Actually that name would work well for an athlete in any sport, or a fictional detective in a crime novel serial. You can imagine A.J. Hawk working homicide for the Los Angeles Police Department, breaking in with the bunko squad out of Stockton.
"Book 'em, A.J.," has a good, cheap detective fiction sound to it.
The A.J. part of the name is decent, but derivative. An A.J. plays for the Chicago White Sox, and is a Soprano kid who's trying to kill his great uncle. "A.J." has an action quality, and you want your linebackers and advertising executives to be people of action.
By the way, the Buckeyes' sports information office said the A.J. stands for Aaron James. A.J. is better, if only because Aaron Rodgers has dibs on that name on the Packers' roster.
But Hawk is an unbelievable closer of a name.
Whoa, Hawk.
Scouts have said Hawk's reading skills are at the highest levels and that doesn't mean he was able to understand JamesJoyce's "Ulysses" in the seventh grade. (Go ahead, if you must now, and insert your cheap shot about Ohio State football players' academic shortcomings, working in the name of Buckeyes linebacker Andy Katzenmoyer, who unlike Hawk wasn't much of a student during his playing days in Columbus).
A guy named Hawk having superior ability to read an offense is more than name appropriate. It's a match made in lexicon heaven.
Hawk not only is sport appropriate, it's position appropriate. It would work well as a quarterback's name and as a safety's name, I suppose, but not as a running back's or punter's.
And how great is it that a guy named A.J. Hawk is not only a linebacker, but as he says, a Republican who supports the war in Iraq?
Well, it can't better than that.
After all, nobody wants their linebackers, or their Republicans, named "Dove" do they?
Now, there was another linebacker in the 1960s, out of Detroit Mercy, who had the name Steve Stonebreaker.
That's a blindingly spectacular football name. Better than A.J. Hawk. Stonebreaker had a good seven-season, 84-game NFL career for someone taken in the 12th round of the draft. Notre Dame's Mike Stonebreaker in the early '90s didn't break enough stones, so to speak, in the NFL to have his name soar.

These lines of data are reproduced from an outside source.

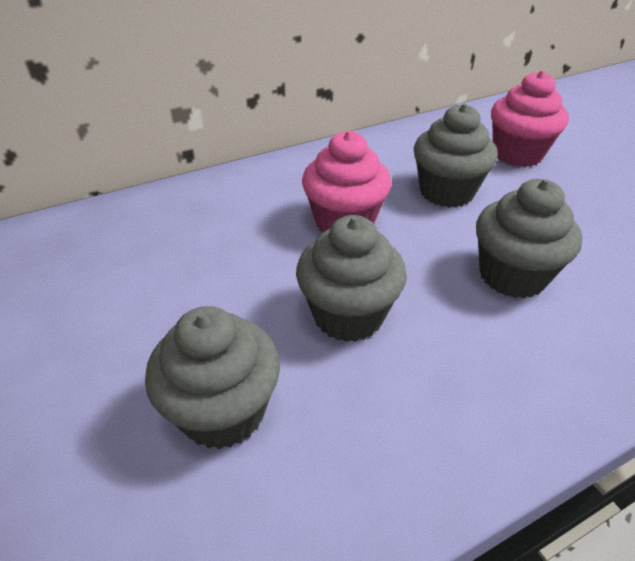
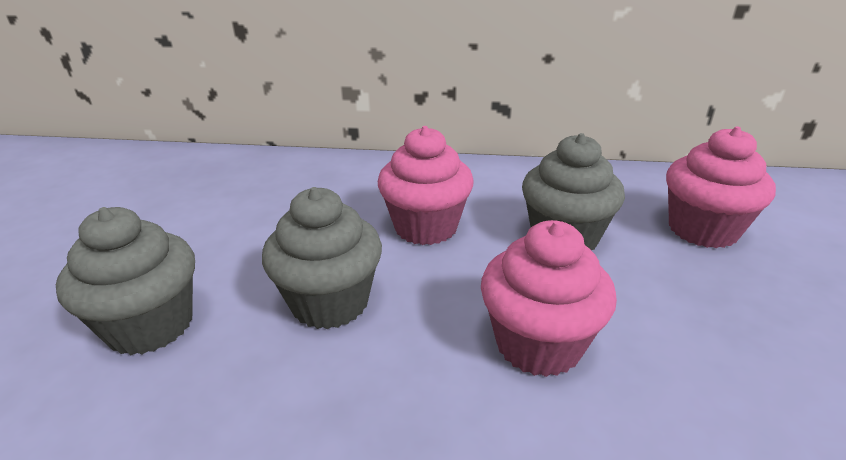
camera: 35 degrees right, 10 degrees down
grey cupcake [476,179,582,298] -> pink cupcake [481,220,617,377]

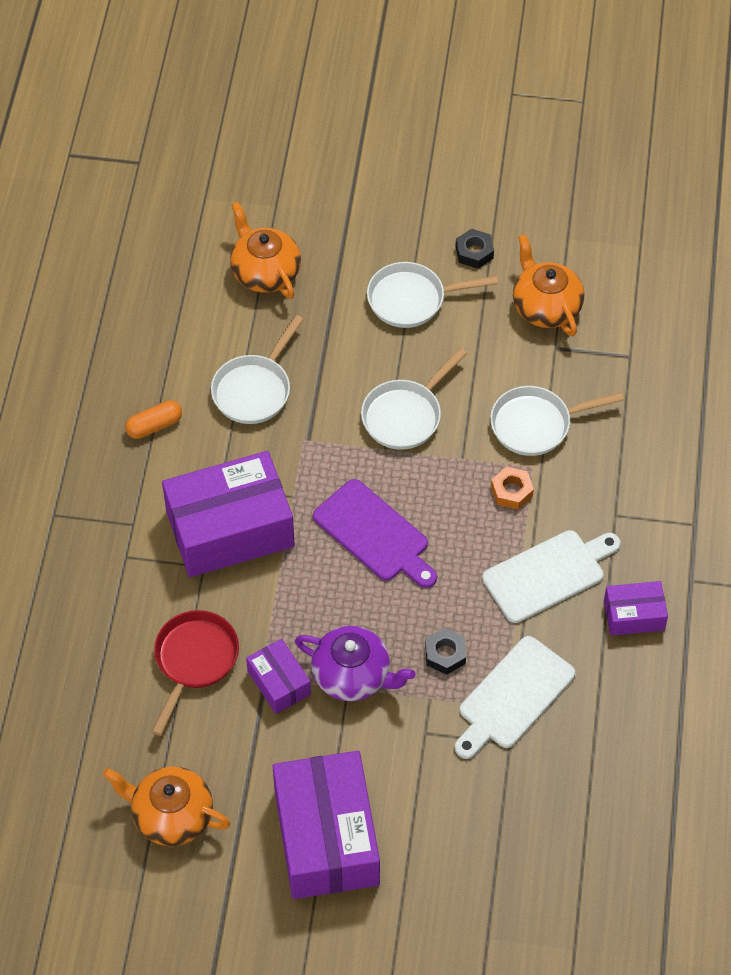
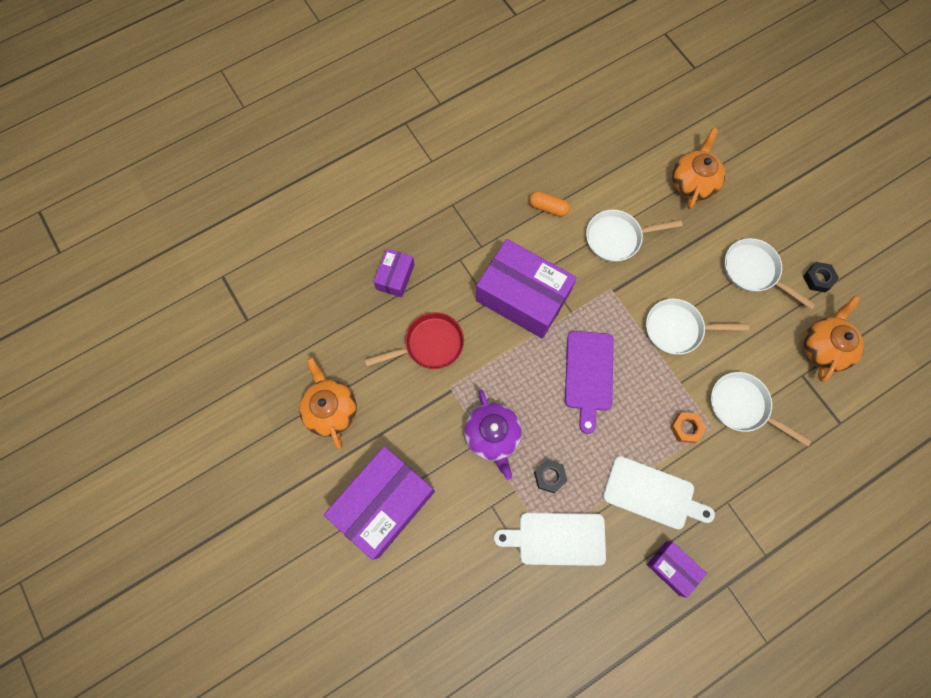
camera: 50 degrees right, 15 degrees up
purple box [246,639,311,714] -> purple box moved to [374,249,415,298]

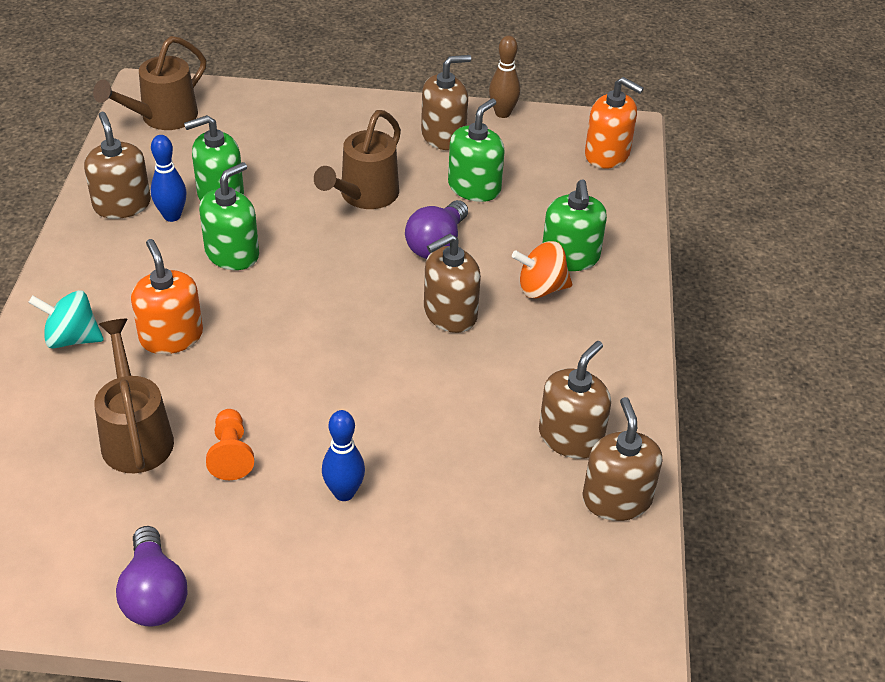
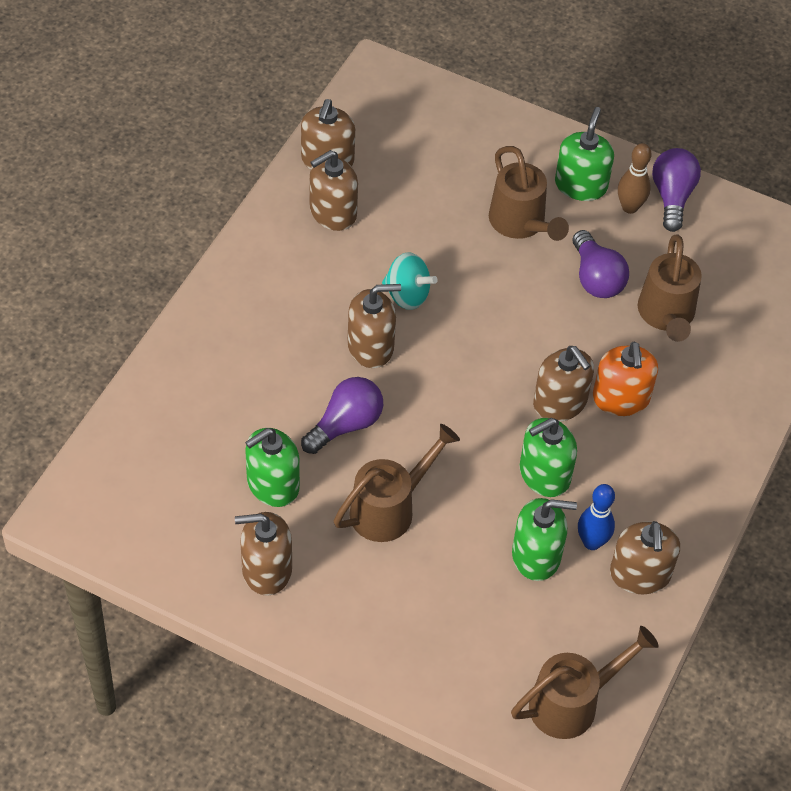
camera: 160 degrees left, 10 degrees up
turquoise spinning top [28,290,104,348] -> turquoise spinning top moved to [382,252,438,310]
orange pawn [206,409,254,480] -> purple light bulb [572,230,629,298]
blue bowling pin [322,410,365,501] -> brown watering can [489,146,569,241]
brown bowling pin [489,35,520,118] -> brown bowling pin moved to [618,143,652,214]
orange spinning top [512,241,572,298] -> none
green soap dispenser [542,179,607,271] -> green soap dispenser moved to [555,107,614,201]
orange soap dispenser [585,77,644,169] -> none
none -> brown soap dispenser [533,346,594,422]

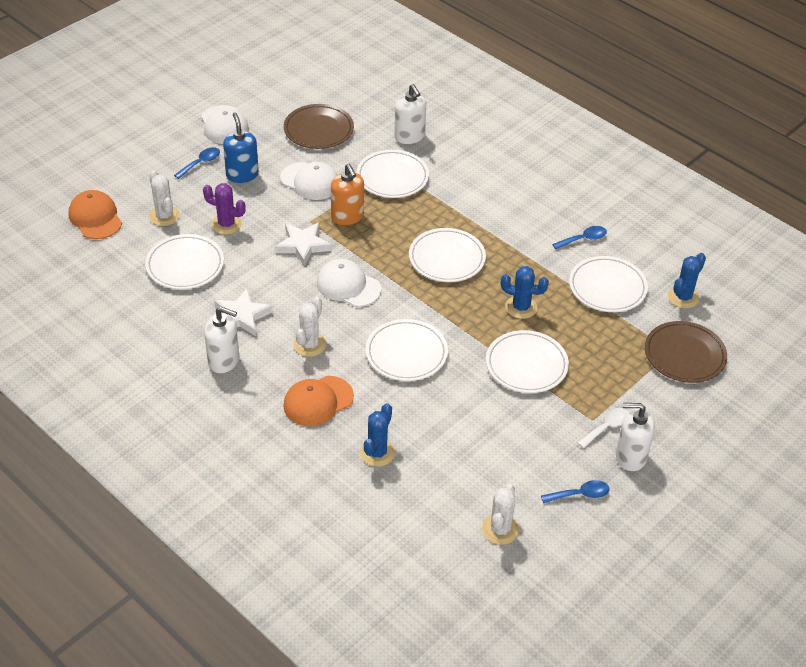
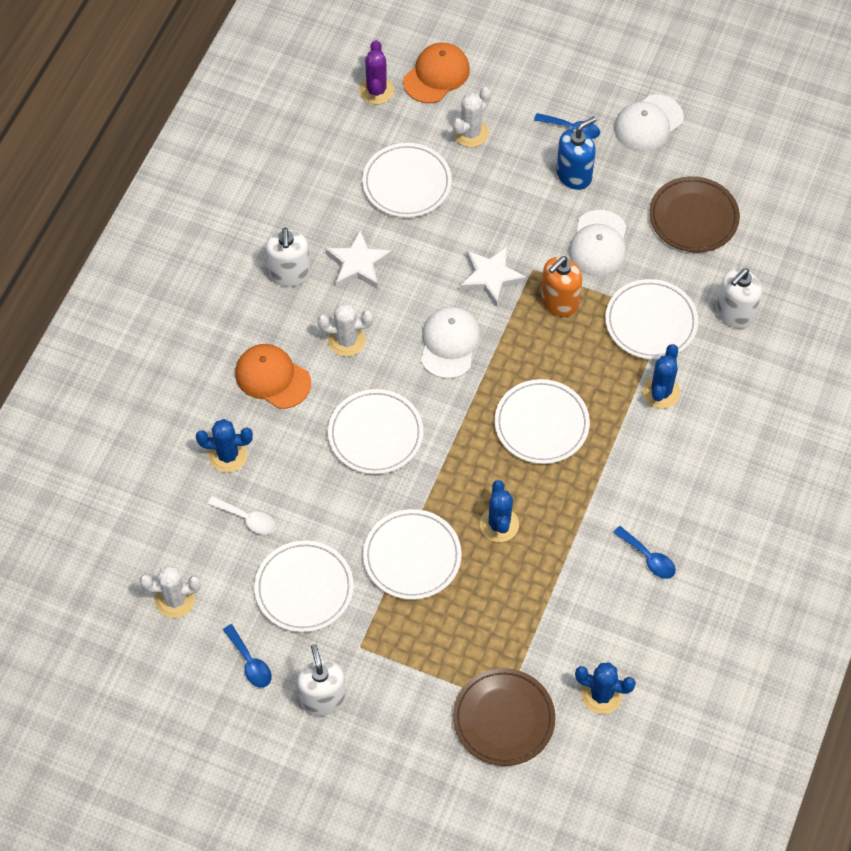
camera: 70 degrees right, 15 degrees up
purple cactus [203,183,246,235] -> purple cactus moved to [359,40,394,105]
white plate [569,256,648,312] -> white plate moved to [254,540,354,632]
white spoon [577,408,628,448] -> white spoon moved to [208,496,276,535]
none -> blue cactus [642,344,680,409]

If this Hawk guy can play up to expectations, his name instantly goes to that magical place where tough linebackers' names sound like what they do to ball carriers - stalk, squash, crush, blow up, obliterate, destroy and vanquish.
Ray Nitschke. Dick Butkus. Sam Huff. Jack Ham. And yeah, A.J. Hawk.
It's too easy to get carried away with A.J. Hawk and ignore some other great new names on the Packers.
Guard Daryn Colledge was a second-round choice. One alert NFL draft commentator said he couldn't understand how the parents of Colledge didn't see fit to name their son "Joe."
There's tackle Tony Moll.
He might consider switching a few letters in his last name, making it "Maul" and creating another sport- and position-specific wonder. Moll has the right kind of nasty gangster implications, but unfortunately is feminine-gender specific, which is no good in the macho pro football world.
There's defensive tackle Johnny Jolly.
It's terrifically alliterative, but it sounds like the name of some terrible Vaudeville comic. Or a bad Ramada Inn lounge act. At least it's not Johnny Jowly, which would create easy opportunities for enemies of a 317-pound man.
There's quarterback Ingle Martin, the fifth-round pick out of Furman.
Ingle.
A reporter called Martin on Wednesday to ask him how be came by his unusual first name.
The 6-2, 220-pound signal-caller who has a good chance to become a Packers reserve, told the reporter that Ingle is really his middle name.
His full name is Harry Ingle Martin IV, he said.
When asked how he got the Ingle part, he was slightly fuzzy about the details, so he put his dad on the phone.
"His great grandfather was the ninth son," said Harry Martin III, about IV. "And he was from a little town near Nashville (Tenn.) called Goodlettsville. We feel pretty sure there was a Presbyterian minister whose last name was Ingle. We have some Scottish heritage and that's a word in Scotland for 'little fire' or 'little flame.' "
Now this is the kind of thing Packers fans work with - a "Braveheart" leader.
And what better way to ignite an offense than with an Ingle?
Raging fires often start from just a single Ingle.